4. Lineage plasticity in lung cancer: Gene mutations and signaling pathways in histological transformation
4.1. Cellular origins of lung cancer and implications for lineage plasticity
To understand the molecular mechanisms underlying lineage plasticity-mediated histological transformation in lung cancer, we must first examine the cellular origins of different lung epithelial populations. Emerging evidence from developmental biology studies provides compelling support for the fundamental principles of cellular plasticity in pulmonary tissues.

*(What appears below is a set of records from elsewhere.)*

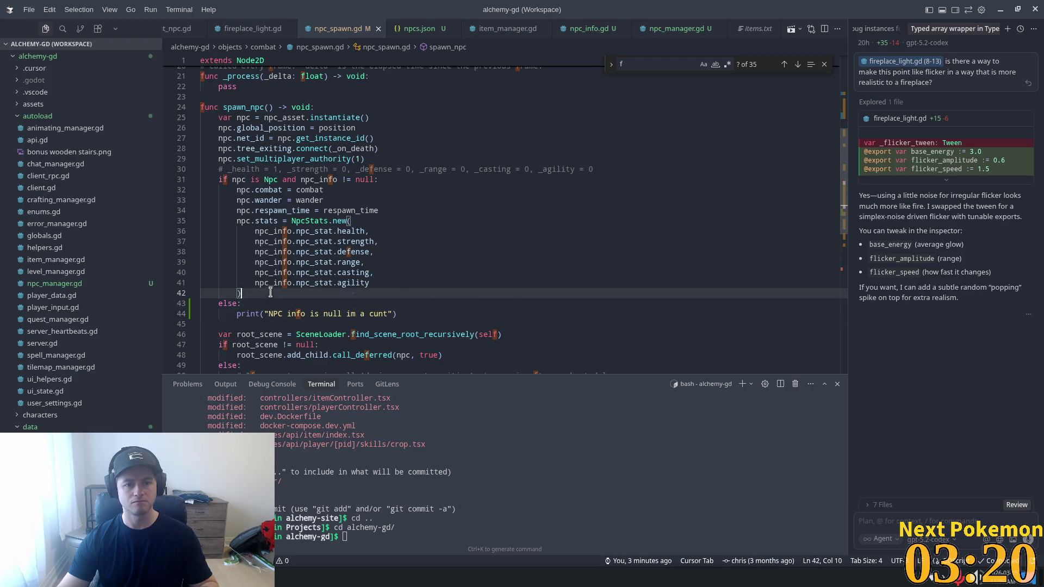
scroll(271, 291, down, 4)
scroll(276, 284, up, 5)
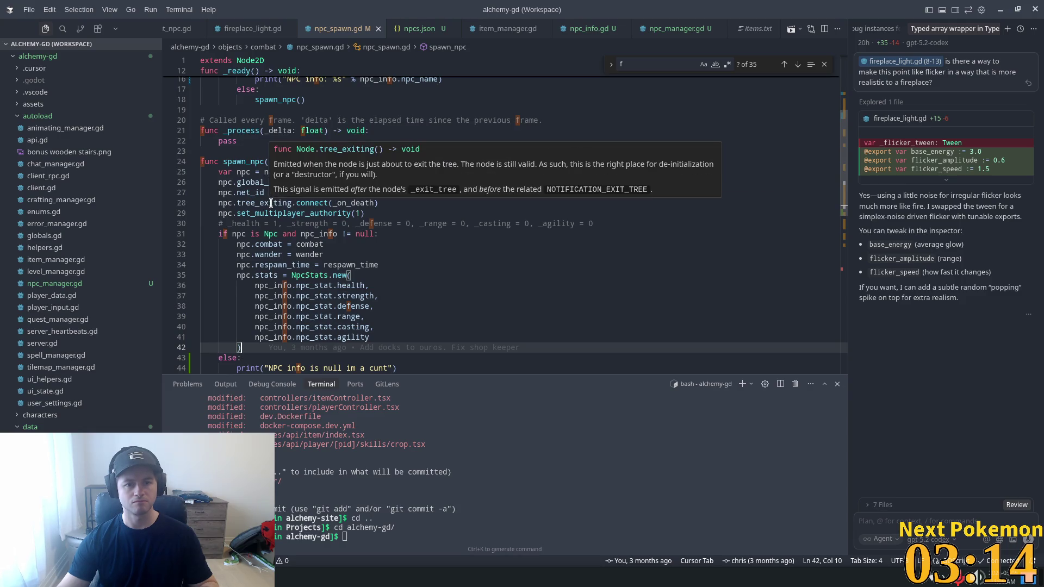
- Print the NPC name inside spawn_npc's valid-info branch using the suggested line
click(385, 235)
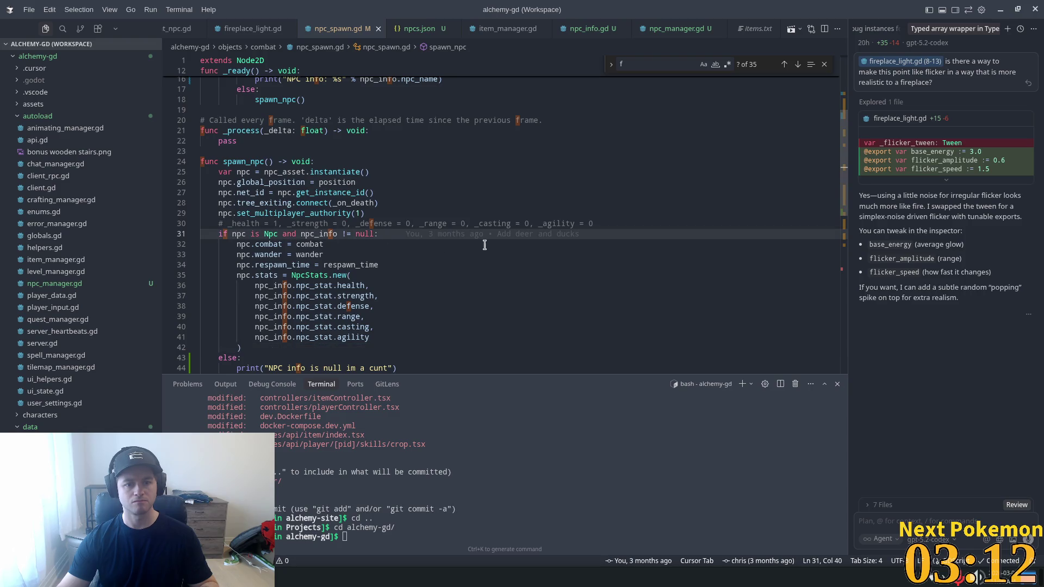
key(Return)
text(prin)
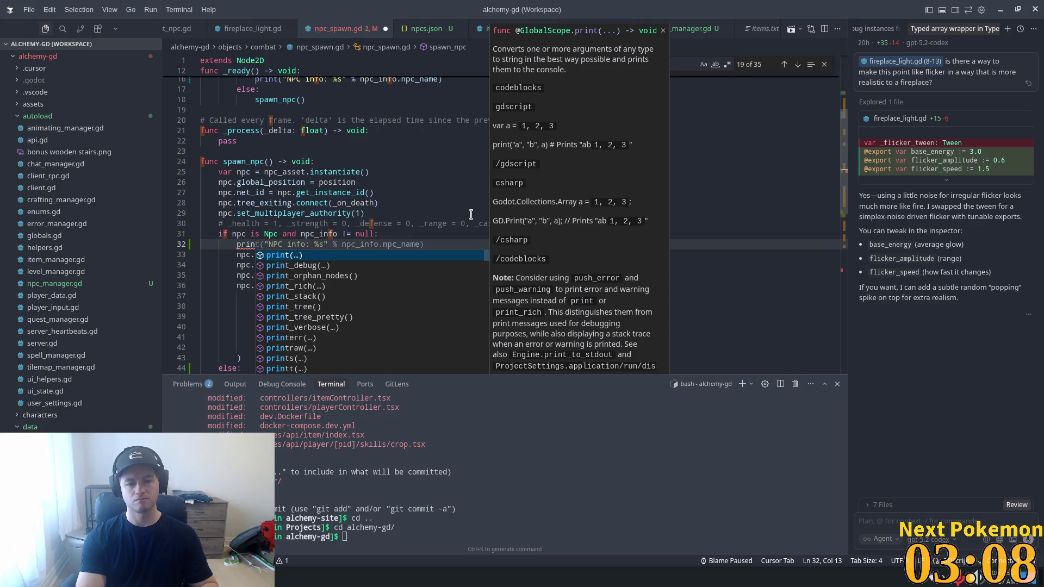
key(Tab)
- Delete the duplicate NPC info print from _ready
scroll(457, 209, up, 4)
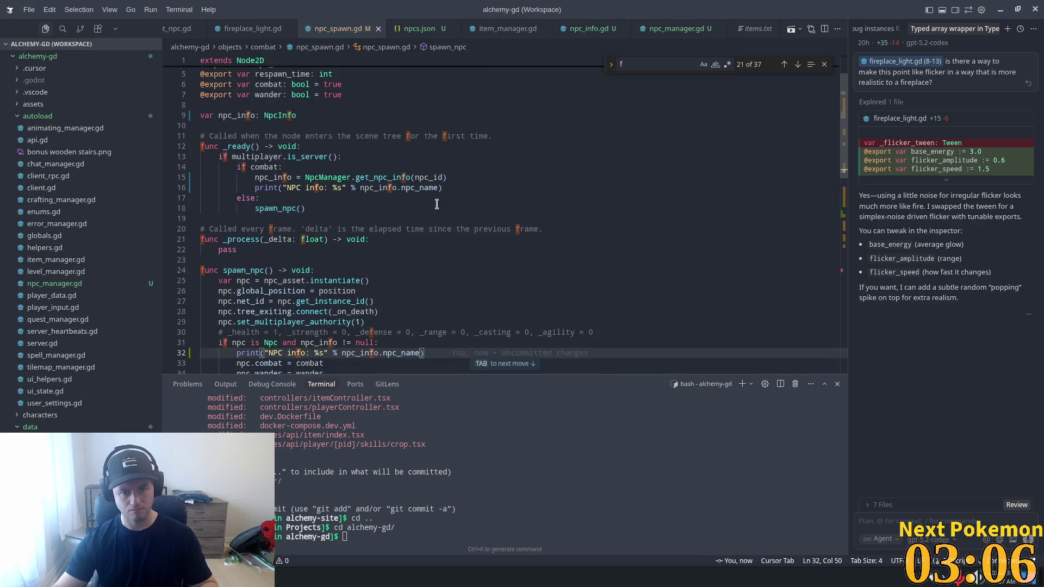
click(453, 177)
key(shift+Down)
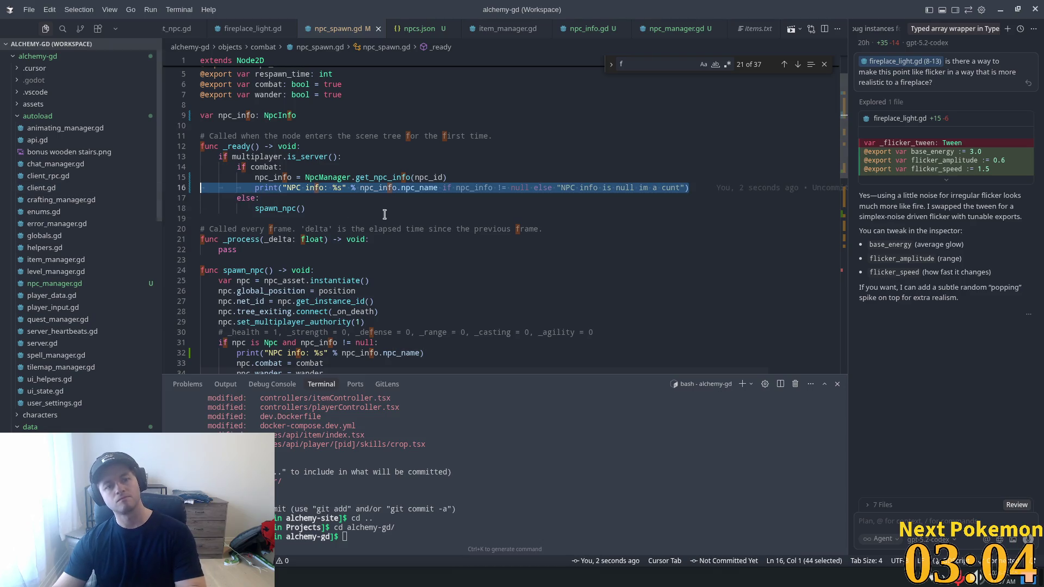
key(BackSpace)
- Trace the root_scene lookup, the add_child call and every use of spawn_npc and npc
scroll(380, 239, down, 6)
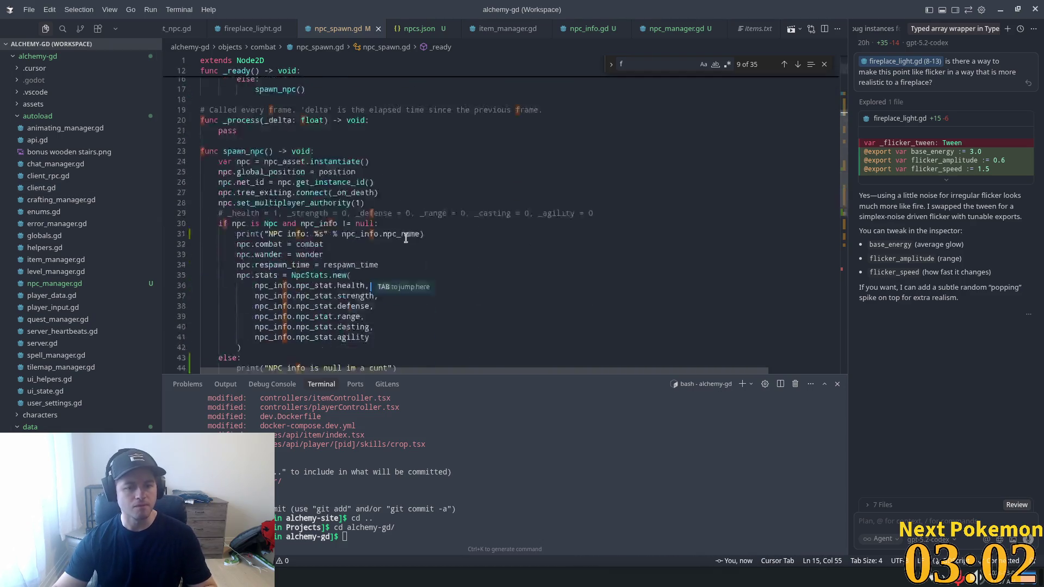
scroll(432, 288, down, 4)
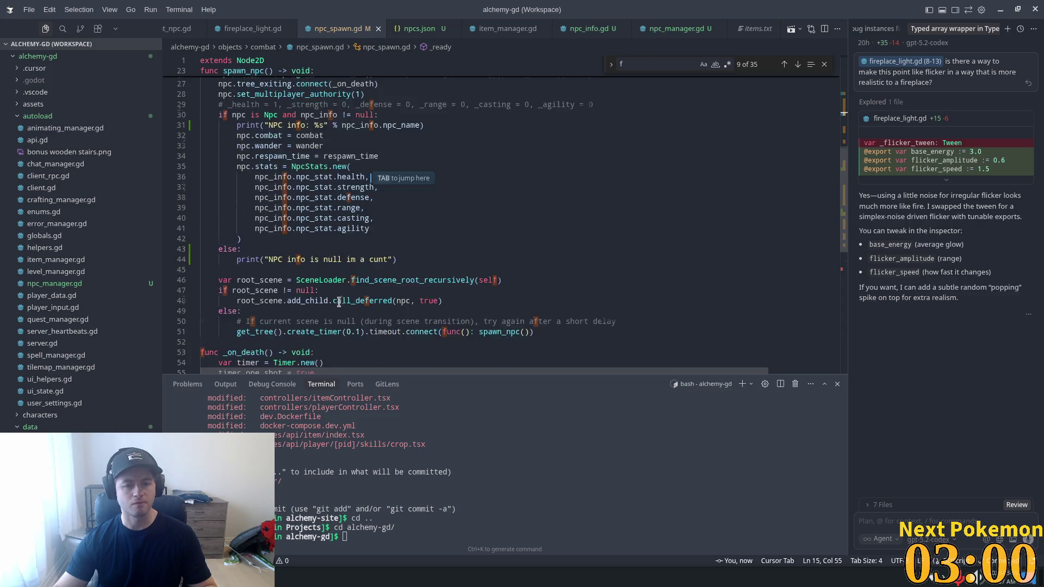
click(259, 189)
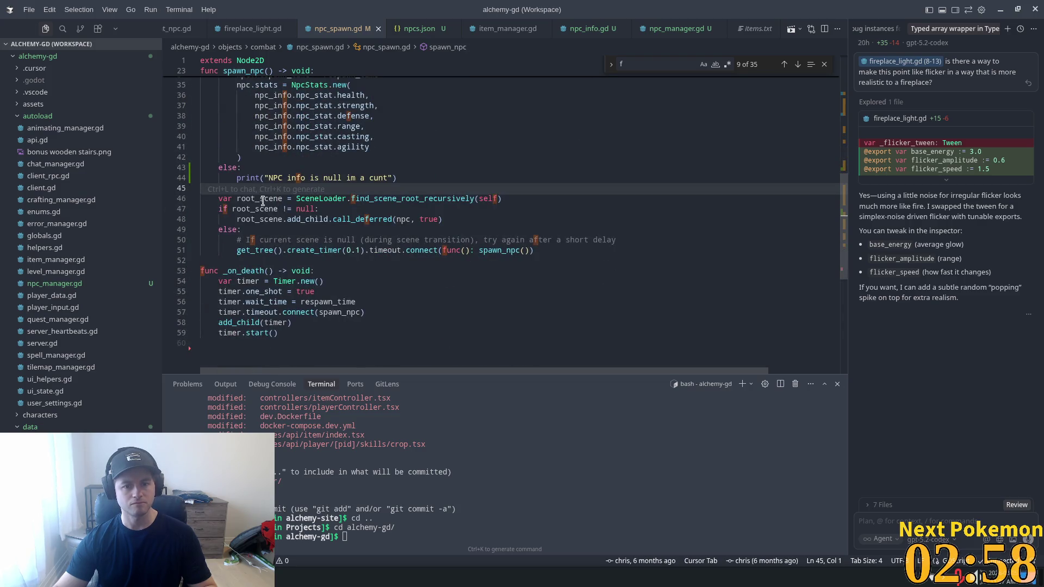
click(233, 209)
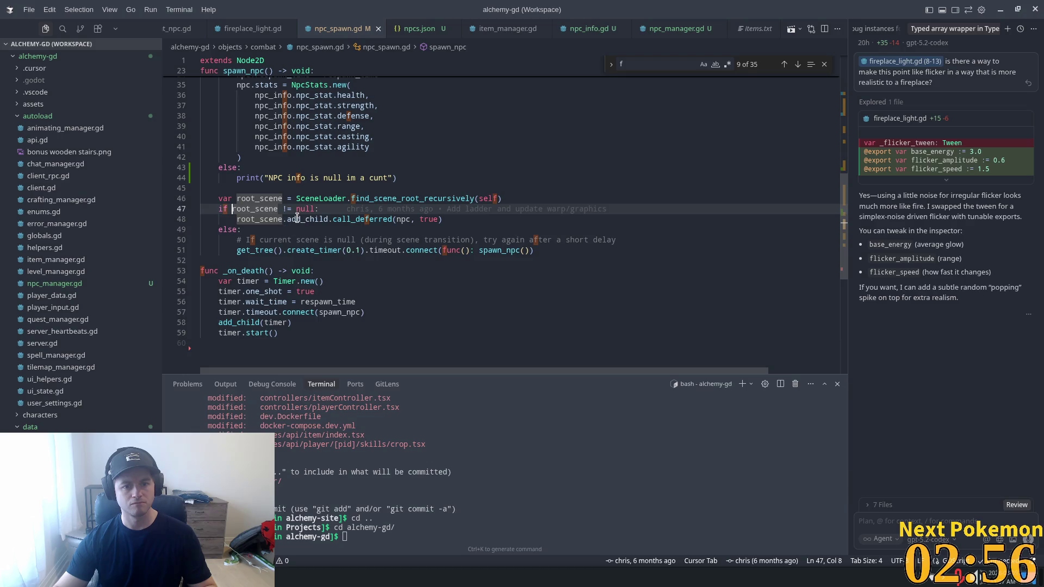
mouse_move(313, 218)
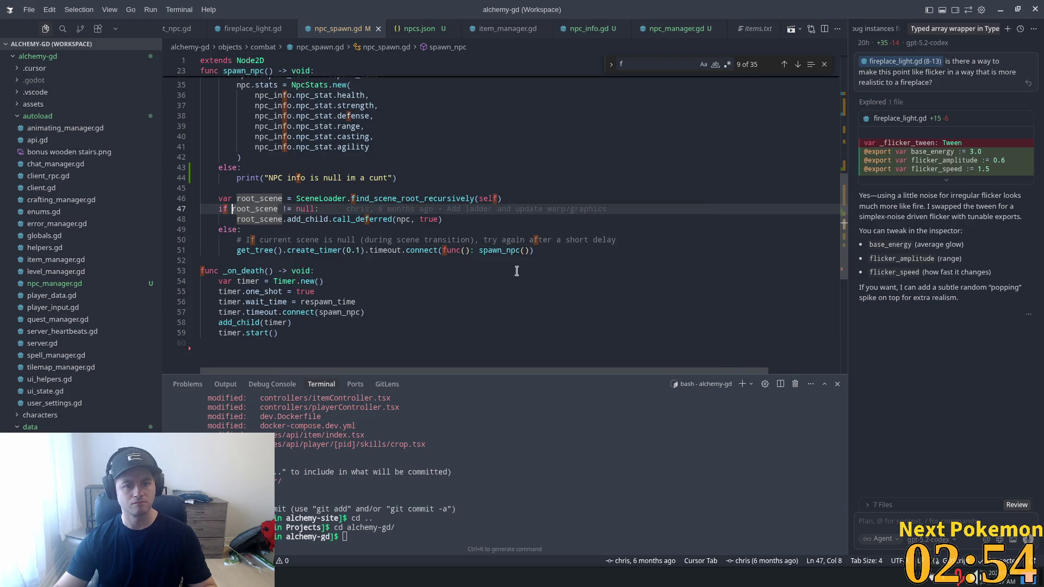
click(434, 259)
click(419, 239)
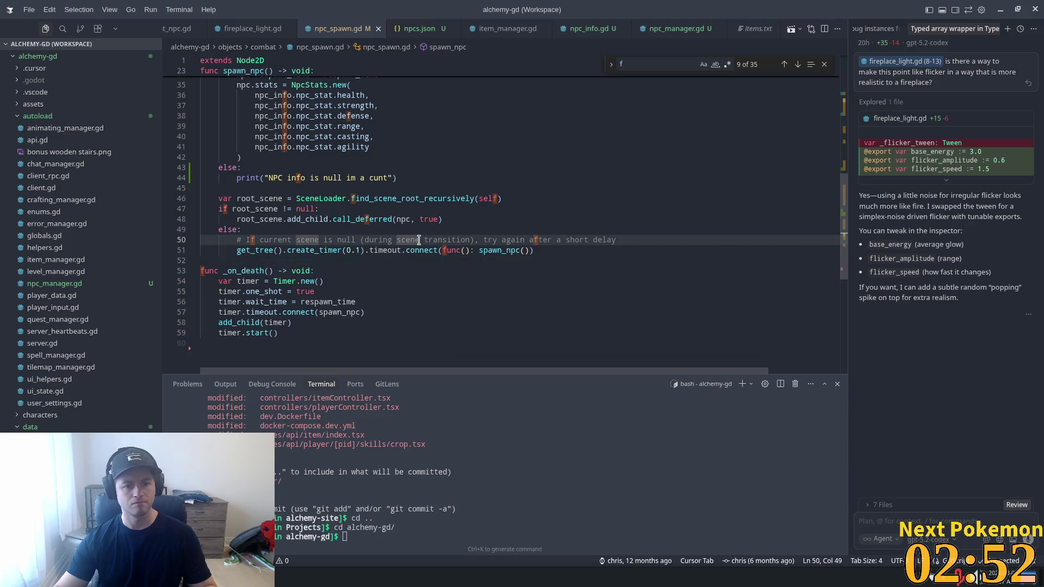
double_click(499, 250)
scroll(536, 290, up, 1)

The respiratory epithelium comprises diverse cell types including basal cells, club (Clara) cells, neuroendocrine cells, ciliated cells, goblet cells, and type I/II alveolar cells (Fig. 1). Genetically engineered mouse models (GEMMs) have significantly advanced our understanding of the cellular origins of various lung cancer subtypes [36]. Activating mutations in KRAS represent a pivotal early event in LUAD tumorigenesis, with type II alveolar cells (AT2) established as the primary cell of origin. However, accumulating evidence suggests club cells may also contribute to LUAD development [[36], [37], [38]]. In contrast, LUSC has traditionally been associated with tracheobronchial basal cells, as evidenced by p63 expression, though studies demonstrate potential origins from AT2 and club cells as well [39,40]. SCLC, while predominantly arising from neuroendocrine cells, exhibits remarkable lineage plasticity with demonstrated origins from basal, club, and AT2 cells [41,42]. Research utilizing mouse models has revealed that a variety of cellular lineages within the lung can initiate the diverse subtypes of lung cancer. The cell of origin is closely linked to tumor subtype, but there are also many instances of mutual transformation. SCLC originates from various cellular lineages, with neuroendocrine cells serving as a significant cell of origin, particularly following the loss of Rb1 and Trp53. Sutherland and team’s investigation in Trp53F/F;Rb1F/F mice revealed that the deployment of adenoviral vectors, specifically engineered to express Cre recombinase under the SPC promoter (Ad5-SPC-Cre), can selectively ablate Rb1 and Trp53 in AT2 cells, thereby triggering SCLC development [43]. Certain genetic factors can either propel or hinder the transformation between specific subtypes of lung cancer, revealing that its histological presentation is plastic and adaptable, rather than unchanging. To further clarify the underlying mechanisms, it is essential to identify the specific genes and signaling pathways that exert a decisive influence on the histological transformation in lung cancer. Additionally, understanding how these key elements interact with other signaling pathways to collectively drive the process of histological transformation is of paramount importance.